How do you align your wheels?

We asked the pros in an independent wheel alignment and tyre centre
Graham Scott|Autocar4 September 2017

What would you do if you worked at a tyre fitting company but you noticed the forum you’d had the smarts to set up was getting up to 50 emails every day asking about wheel alignment, often with a faintly desperate air?

If you were Tony Bones you’d quit your job and set up your own wheel alignment company. He did this a few years back, and set the Wheels in Motion – the name of his company - with its website at wheelsinmotion.co.uk.

Many of us know the symptoms, including a steering wheel not straight, the tyres scrubbing expensively or the car is pulling to one side. And we know the answer from a lot of tyre centres – ‘Yeah they all do that’ or ‘We’ve made the adjustments and it’s dead right’. Only it’s not and you know it isn’t. But you have no idea what is wrong exactly.

You might or might not have a clearer answer if you spent some time looking at the theory section on the Wheels in Motion website. But, being honest, after wading through kingpin inclination angle theory, axis deviation theory and sequential alignment fault diagnostics we felt the answer was more like a single malt theory.

Mr Bones knows all this stuff to, well, his bones. He’s also got the entrepreneurial spirit, as you’ve probably already gathered. One neat thing he’s doing is he’s created a network of loyal local customers and he checks their vehicles’ wheel alignment and geometry at intervals. He does this for free. Why? Maybe because he’s a nice man, but he’s also amassing a database of specs, problems and remedies that he can apply to other cars.

The result is that he can perfectly calibrate a car, sometimes better than when it came off the showroom floor. Like with BMW cars on the run-flat tyres, which have stiffer sidewalls that not only make the ride harder they wear out the tyres faster. He’s perfected new settings that cure the problem without causing any other issues – not something BMW seems capable of doing.

If you have, say, a Mazda MX-5 then Mr Bones can tailor the set-up so precisely you can have it set for fast road, track, hillclimb, sprint, drift, you name it. You won’t get that at your local tyre fitters, as he points out.

“Some of them only align the front wheels with each other, rather than aligning them with the thrust angle in the middle of the rear of the car as they should. And forget checking the Ackermann angle, they’ve probably never heard of it!”

We roll our eyes and tut and shake our heads at such ignorance, while making a note to find out what the heck the Ackermann angle is – actually it’s the relationship of the inner and outer wheels on full lock.
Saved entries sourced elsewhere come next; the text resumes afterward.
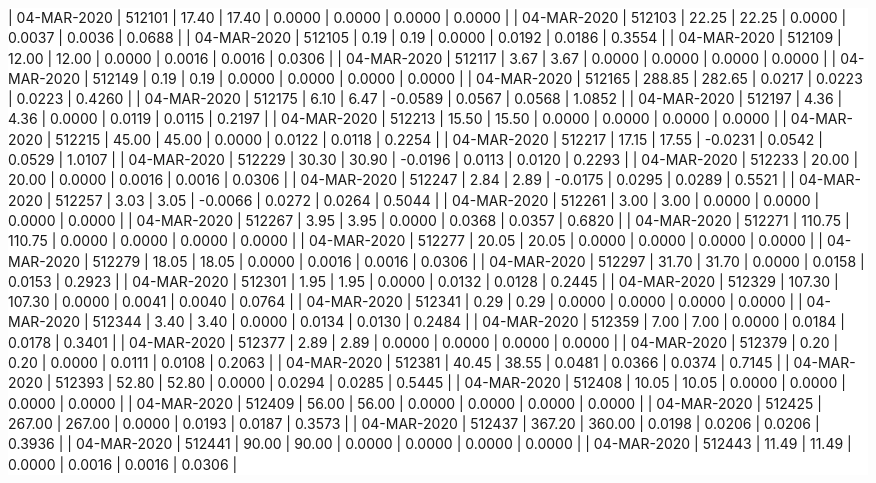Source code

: | 04-MAR-2020 | 512101 | 17.40 | 17.40 | 0.0000 | 0.0000 | 0.0000 | 0.0000 |
| 04-MAR-2020 | 512103 | 22.25 | 22.25 | 0.0000 | 0.0037 | 0.0036 | 0.0688 |
| 04-MAR-2020 | 512105 | 0.19 | 0.19 | 0.0000 | 0.0192 | 0.0186 | 0.3554 |
| 04-MAR-2020 | 512109 | 12.00 | 12.00 | 0.0000 | 0.0016 | 0.0016 | 0.0306 |
| 04-MAR-2020 | 512117 | 3.67 | 3.67 | 0.0000 | 0.0000 | 0.0000 | 0.0000 |
| 04-MAR-2020 | 512149 | 0.19 | 0.19 | 0.0000 | 0.0000 | 0.0000 | 0.0000 |
| 04-MAR-2020 | 512165 | 288.85 | 282.65 | 0.0217 | 0.0223 | 0.0223 | 0.4260 |
| 04-MAR-2020 | 512175 | 6.10 | 6.47 | -0.0589 | 0.0567 | 0.0568 | 1.0852 |
| 04-MAR-2020 | 512197 | 4.36 | 4.36 | 0.0000 | 0.0119 | 0.0115 | 0.2197 |
| 04-MAR-2020 | 512213 | 15.50 | 15.50 | 0.0000 | 0.0000 | 0.0000 | 0.0000 |
| 04-MAR-2020 | 512215 | 45.00 | 45.00 | 0.0000 | 0.0122 | 0.0118 | 0.2254 |
| 04-MAR-2020 | 512217 | 17.15 | 17.55 | -0.0231 | 0.0542 | 0.0529 | 1.0107 |
| 04-MAR-2020 | 512229 | 30.30 | 30.90 | -0.0196 | 0.0113 | 0.0120 | 0.2293 |
| 04-MAR-2020 | 512233 | 20.00 | 20.00 | 0.0000 | 0.0016 | 0.0016 | 0.0306 |
| 04-MAR-2020 | 512247 | 2.84 | 2.89 | -0.0175 | 0.0295 | 0.0289 | 0.5521 |
| 04-MAR-2020 | 512257 | 3.03 | 3.05 | -0.0066 | 0.0272 | 0.0264 | 0.5044 |
| 04-MAR-2020 | 512261 | 3.00 | 3.00 | 0.0000 | 0.0000 | 0.0000 | 0.0000 |
| 04-MAR-2020 | 512267 | 3.95 | 3.95 | 0.0000 | 0.0368 | 0.0357 | 0.6820 |
| 04-MAR-2020 | 512271 | 110.75 | 110.75 | 0.0000 | 0.0000 | 0.0000 | 0.0000 |
| 04-MAR-2020 | 512277 | 20.05 | 20.05 | 0.0000 | 0.0000 | 0.0000 | 0.0000 |
| 04-MAR-2020 | 512279 | 18.05 | 18.05 | 0.0000 | 0.0016 | 0.0016 | 0.0306 |
| 04-MAR-2020 | 512297 | 31.70 | 31.70 | 0.0000 | 0.0158 | 0.0153 | 0.2923 |
| 04-MAR-2020 | 512301 | 1.95 | 1.95 | 0.0000 | 0.0132 | 0.0128 | 0.2445 |
| 04-MAR-2020 | 512329 | 107.30 | 107.30 | 0.0000 | 0.0041 | 0.0040 | 0.0764 |
| 04-MAR-2020 | 512341 | 0.29 | 0.29 | 0.0000 | 0.0000 | 0.0000 | 0.0000 |
| 04-MAR-2020 | 512344 | 3.40 | 3.40 | 0.0000 | 0.0134 | 0.0130 | 0.2484 |
| 04-MAR-2020 | 512359 | 7.00 | 7.00 | 0.0000 | 0.0184 | 0.0178 | 0.3401 |
| 04-MAR-2020 | 512377 | 2.89 | 2.89 | 0.0000 | 0.0000 | 0.0000 | 0.0000 |
| 04-MAR-2020 | 512379 | 0.20 | 0.20 | 0.0000 | 0.0111 | 0.0108 | 0.2063 |
| 04-MAR-2020 | 512381 | 40.45 | 38.55 | 0.0481 | 0.0366 | 0.0374 | 0.7145 |
| 04-MAR-2020 | 512393 | 52.80 | 52.80 | 0.0000 | 0.0294 | 0.0285 | 0.5445 |
| 04-MAR-2020 | 512408 | 10.05 | 10.05 | 0.0000 | 0.0000 | 0.0000 | 0.0000 |
| 04-MAR-2020 | 512409 | 56.00 | 56.00 | 0.0000 | 0.0000 | 0.0000 | 0.0000 |
| 04-MAR-2020 | 512425 | 267.00 | 267.00 | 0.0000 | 0.0193 | 0.0187 | 0.3573 |
| 04-MAR-2020 | 512437 | 367.20 | 360.00 | 0.0198 | 0.0206 | 0.0206 | 0.3936 |
| 04-MAR-2020 | 512441 | 90.00 | 90.00 | 0.0000 | 0.0000 | 0.0000 | 0.0000 |
| 04-MAR-2020 | 512443 | 11.49 | 11.49 | 0.0000 | 0.0016 | 0.0016 | 0.0306 |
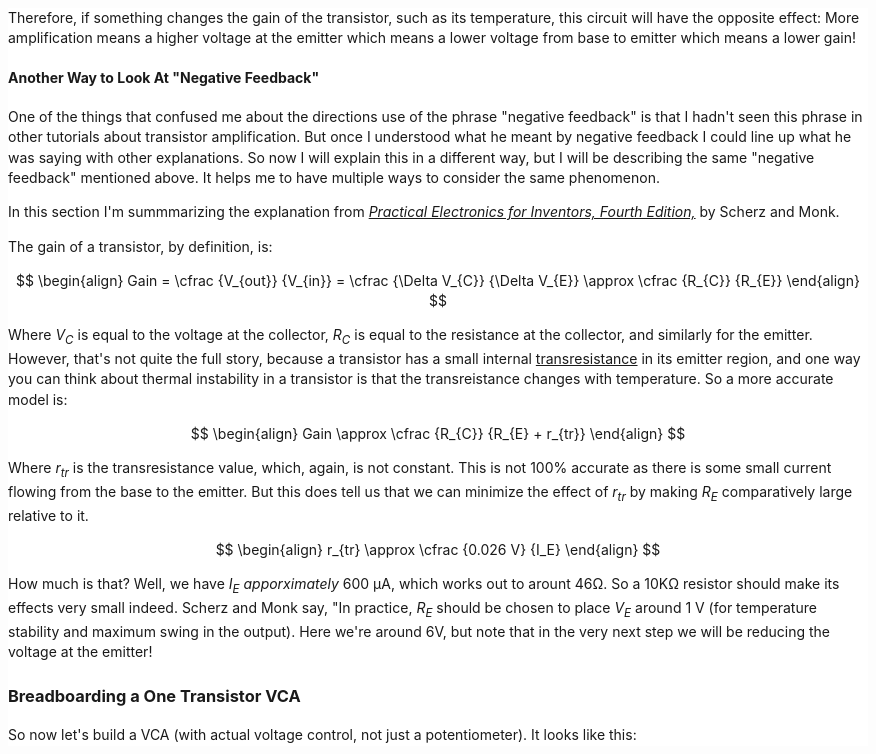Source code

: Therefore, if something changes the gain of the transistor, such as its 
temperature, this circuit will have the opposite effect: More amplification
means a higher voltage at the emitter which means a lower voltage from base to 
emitter which means a lower gain!

#### Another Way to Look At "Negative Feedback"

One of the things that confused me about the directions use of the phrase 
"negative feedback" is that I hadn't seen this phrase in other tutorials about
transistor amplification. But once I 
understood what he meant by negative feedback I could line up what he was 
saying with other explanations. So now I 
will explain this in a different way, but I will be describing the same 
"negative feedback" mentioned above. It helps me to have multiple ways to 
consider the same phenomenon.

In this section I'm summmarizing the explanation from 
[_Practical Electronics for Inventors, Fourth Edition,_](https://www.mheducation.com/highered/product/practical-electronics-inventors-fourth-edition-scherz-monk/9781259587542.html) 
by Scherz and Monk. 

The gain of a transistor, by definition, is:

$$ \begin{align} Gain = \cfrac {V_{out}} {V_{in}} = \cfrac {\Delta V_{C}} {\Delta V_{E}} \approx \cfrac {R_{C}} {R_{E}} \end{align} $$

Where $V_C$ is equal to the voltage at the collector, $R_C$ is equal to the 
resistance at the collector, and similarly for the emitter. However, that's not
quite the full story, because a transistor has a small internal 
[transresistance](https://en.wiktionary.org/wiki/transresistance) 
in its emitter region, and one way you can think about thermal instability in a
transistor is that the transreistance changes with temperature. So a more 
accurate model is:

$$ \begin{align} Gain \approx \cfrac {R_{C}} {R_{E} + r_{tr}} \end{align} $$

Where $r_{tr}$ is the transresistance value, which, again, is not constant. This 
is not 100% accurate as there is some small current flowing from the base to the 
emitter. But this does tell us that we can minimize the effect of $r_{tr}$ by 
making $R_{E}$ comparatively large relative to it.

$$ \begin{align} r_{tr} \approx \cfrac {0.026 V} {I_E} \end{align} $$

How much is that? Well, we have $I_E$ _apporximately_ 600 μA, which works out to
arount 46Ω. So a 10KΩ resistor should make its effects very small indeed. Scherz
and Monk say, "In practice, $R_E$ should be chosen to place $V_E$ around 1 V 
(for temperature stability and maximum swing in the output). Here we're around 
6V, but note that in the very next step we will be reducing the voltage at the 
emitter!

### Breadboarding a One Transistor VCA

So now let's build a VCA (with actual voltage control, not just a 
potentiometer). It looks like this:

<figure>
<a href="/images/synth/VCAOneTransistor.jpg">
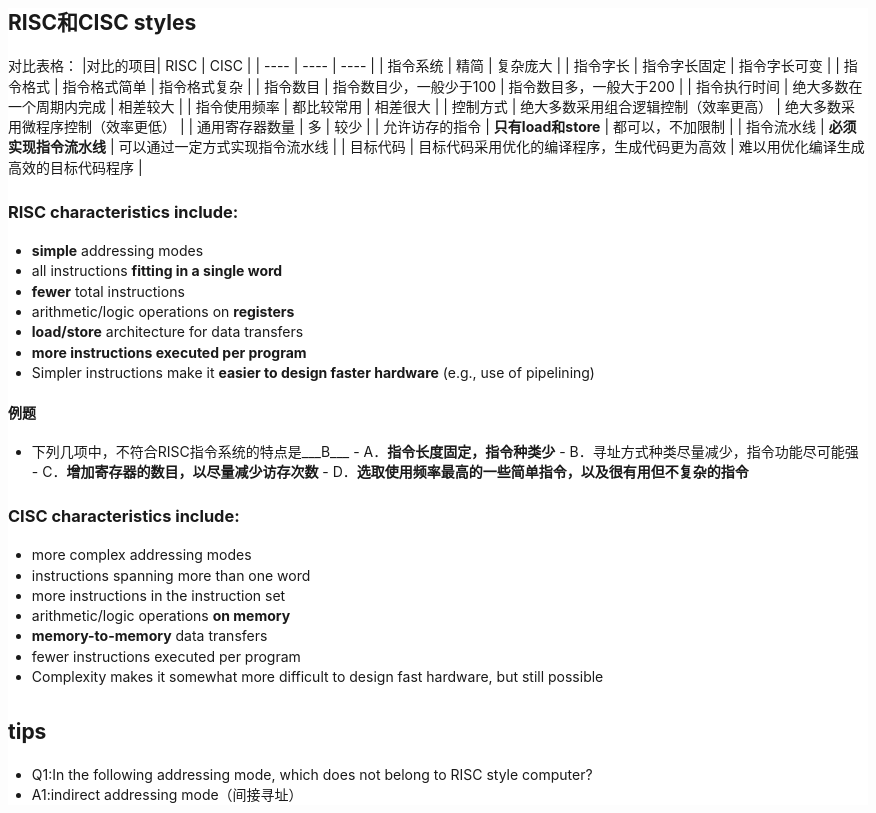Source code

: ## RISC和CISC styles
对比表格：
|对比的项目| RISC | CISC |
| ---- | ---- | ---- |
|  指令系统 | 精简 | 复杂庞大 |
|  指令字长 | 指令字长固定 | 指令字长可变 |
|  指令格式 | 指令格式简单 | 指令格式复杂 |
|  指令数目 | 指令数目少，一般少于100 | 指令数目多，一般大于200 |
|  指令执行时间 | 绝大多数在一个周期内完成 | 相差较大 |
|  指令使用频率 | 都比较常用 | 相差很大 |
|  控制方式 | 绝大多数采用组合逻辑控制（效率更高） | 绝大多数采用微程序控制（效率更低） |
|  通用寄存器数量 | 多 | 较少 |
|  允许访存的指令 | **只有load和store** | 都可以，不加限制 |
|  指令流水线 | **必须实现指令流水线** | 可以通过一定方式实现指令流水线 |
|  目标代码 | 目标代码采用优化的编译程序，生成代码更为高效 | 难以用优化编译生成高效的目标代码程序 |

### RISC characteristics include:
- **simple** addressing modes
- all instructions **fitting in a single word**
- **fewer** total instructions
- arithmetic/logic operations on **registers**
- **load/store** architecture for data transfers
- **more instructions executed per program**
- Simpler instructions make it **easier to design faster hardware** (e.g., use of pipelining)
#### 例题
- 下列几项中，不符合RISC指令系统的特点是___B___
	  - A．**指令长度固定，指令种类少**
	  - B．寻址方式种类尽量减少，指令功能尽可能强
	  - C．**增加寄存器的数目，以尽量减少访存次数**
	  - D．**选取使用频率最高的一些简单指令，以及很有用但不复杂的指令**

### CISC characteristics include:
- more complex addressing modes
- instructions spanning more than one word
- more instructions in the instruction set
- arithmetic/logic operations **on memory**
- **memory-to-memory** data transfers
- fewer instructions executed per program
- Complexity makes it somewhat more difficult to design fast hardware, but still possible


## tips
- Q1:In the following addressing mode, which does not belong to RISC style computer?
- A1:indirect addressing mode（间接寻址）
Bones (no, not that one) has a main partner, called Hawkeye (no, not that one). Hawkeye is a wheel alignment machine that uses lasers to read 30 angles around the car. It doesn’t need music played loud, or fag breaks or endless cups of tea.

And it doesn’t end there. There’s the tyre sales side, called Blackboots, which has as customers the Sultan of Brunei among others, who likes to get his Ferrari F40 rebooted there. If you’re after a rare tyre, this is the place. And then of course you have to have the tyre fitted on the rim. But you won’t see a tyre lever here.

Instead there’s the Boss Touchless Tyre Changer, that uses hydraulic, rubber-coated arms, to lever off the tyre without so much as marking the rim with dust.

This is an amazing place, and if you do take your car there, just make sure you know what the Ackermann angle is.